Lo dicono in coro Unindustria Calabria, Sicindustria, Confindustria Catania e Confindustria Siracusa. Presentando numeri a corredo di un “dossier” con tutte le «scandalose» cifre del ponte sullo Stretto che le associazioni degli industriali di Sicilia e Calabria hanno accuratamente preparato. .

«Sicilia e Calabria sono distanti 3 miglia. Un trasportatore può impiegare (dipende dal traffico) fino a 3 ore per varcare lo Stretto – osservano il vicepresidente di Confindustria Natale Mazzuca, il vicepresidente vicario di Sicindustria Alessandro Albanese, il presidente di Confindustria Catania Antonello Biriaco, il presidente di Confindustria Siracusa Diego Bivona – e questo è inaccettabile in un’epoca in cui il mondo viaggia con l’alta velocità.
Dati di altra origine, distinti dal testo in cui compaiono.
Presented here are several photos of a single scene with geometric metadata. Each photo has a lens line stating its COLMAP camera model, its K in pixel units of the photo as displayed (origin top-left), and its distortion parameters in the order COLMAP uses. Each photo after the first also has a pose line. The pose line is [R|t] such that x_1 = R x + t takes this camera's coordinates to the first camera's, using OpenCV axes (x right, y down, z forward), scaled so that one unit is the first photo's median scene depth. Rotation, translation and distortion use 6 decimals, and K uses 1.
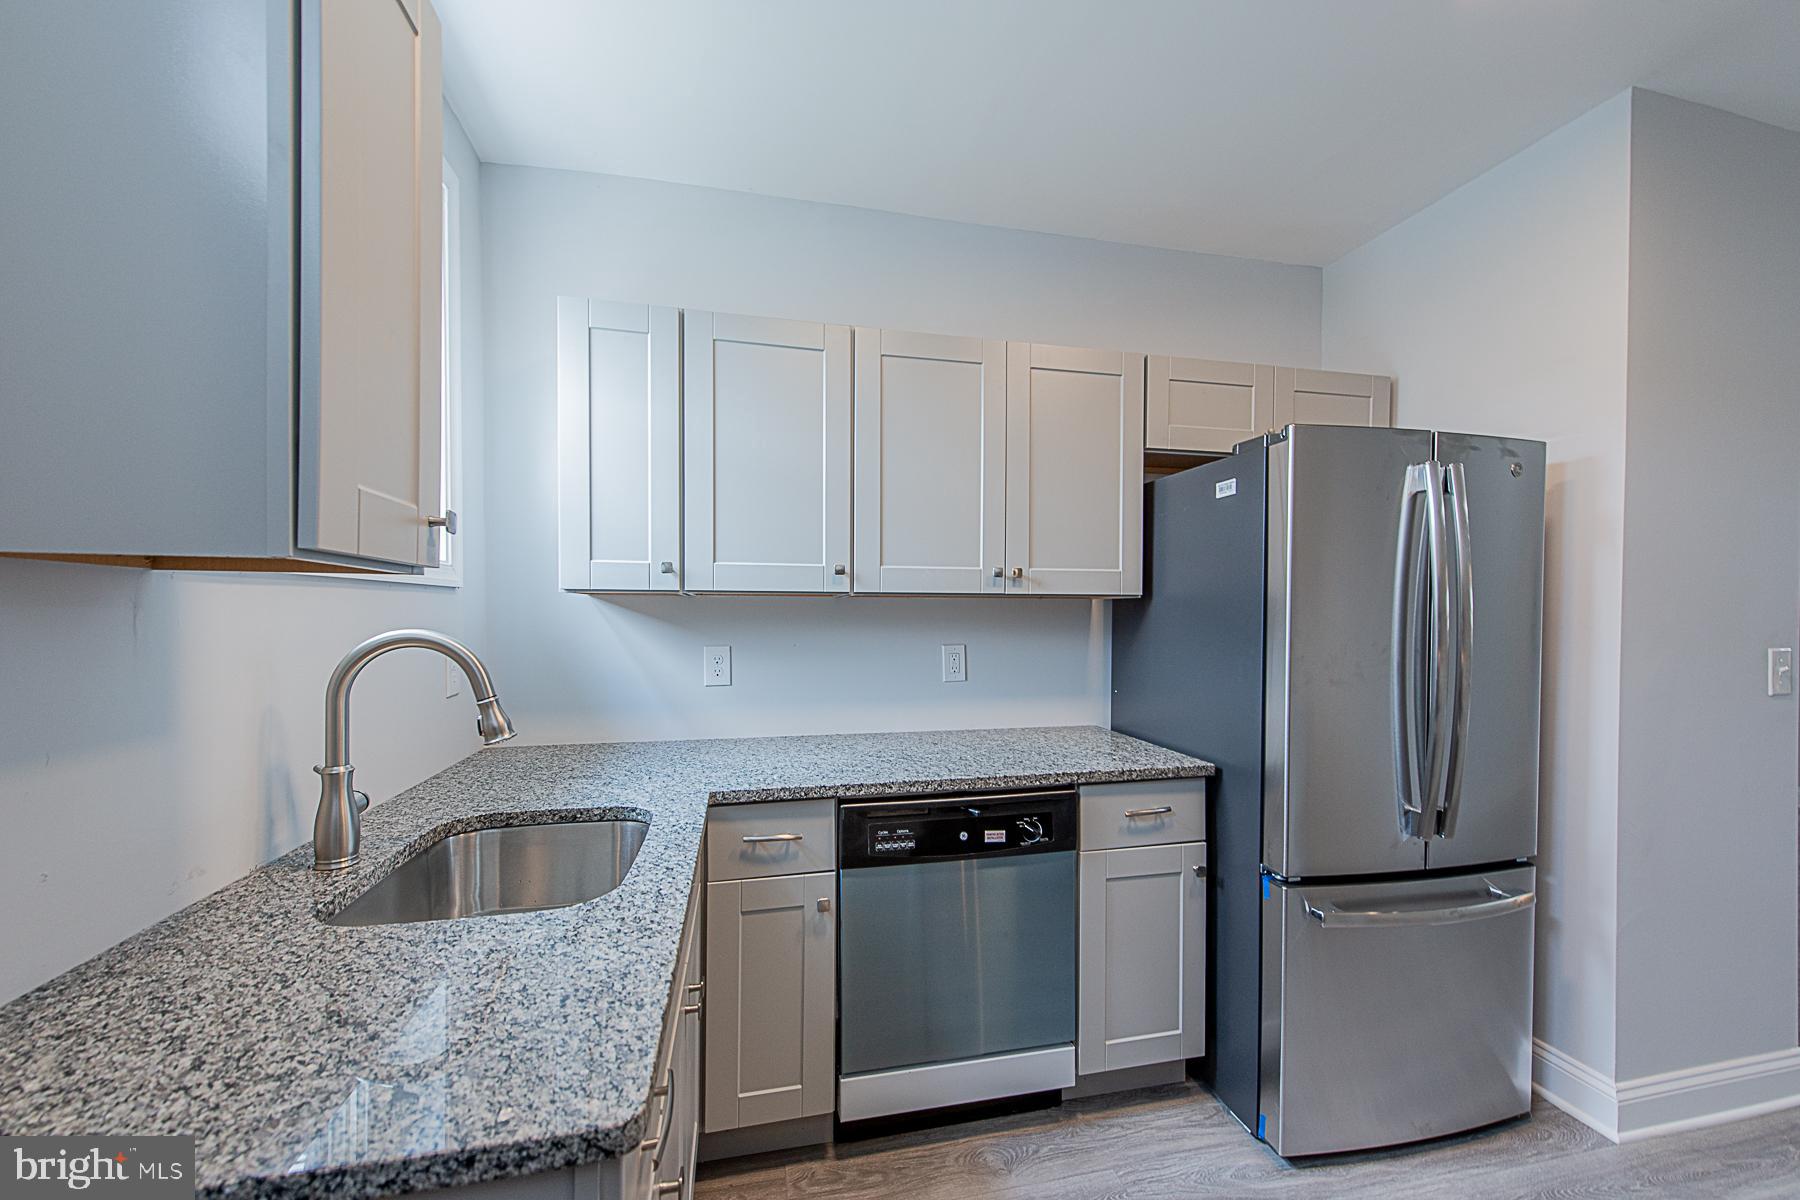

Scandaloso in un Paese in cui un progetto di rilancio e unità del Paese diventa terreno di scontri politici e merce di scambio nella becera partita delle logiche spartitorie. Occorre programmare la ripresa dell’Italia e questa passa dall’alta velocità, Calabria e Sicilia comprese. Cioè dal ponte sullo Stretto. Occorre scardinare il falso paradigma secondo cui costruire il ponte significa non realizzare e/o completare le altre infrastrutture necessarie».

Albanese, Biriaco, Mazzuca e Bivona

Gli industriali della Calabria e della Sicilia vogliono far valere il peso della loro rappresentatività: in Sicilia ci sono quasi 470 mila imprese, per circa 40 miliardi ricavi e 500.000 lavoratori occupati. In Calabria sono poco più di 187 mila imprese per un totale di 400 mila addetti circa e ricavi per oltre 20 miliardi di euro. Insieme si tratta di oltre 650 mila imprese che, unite, sostengono l’improrogabilità del ponte. Perciò ritengo necessaria «una gestione commissariale, con tempi e costi certi». Ed evitare gli sprechi. Come, purtroppo, evidenza lo stesso dossier preparato dagli industriali.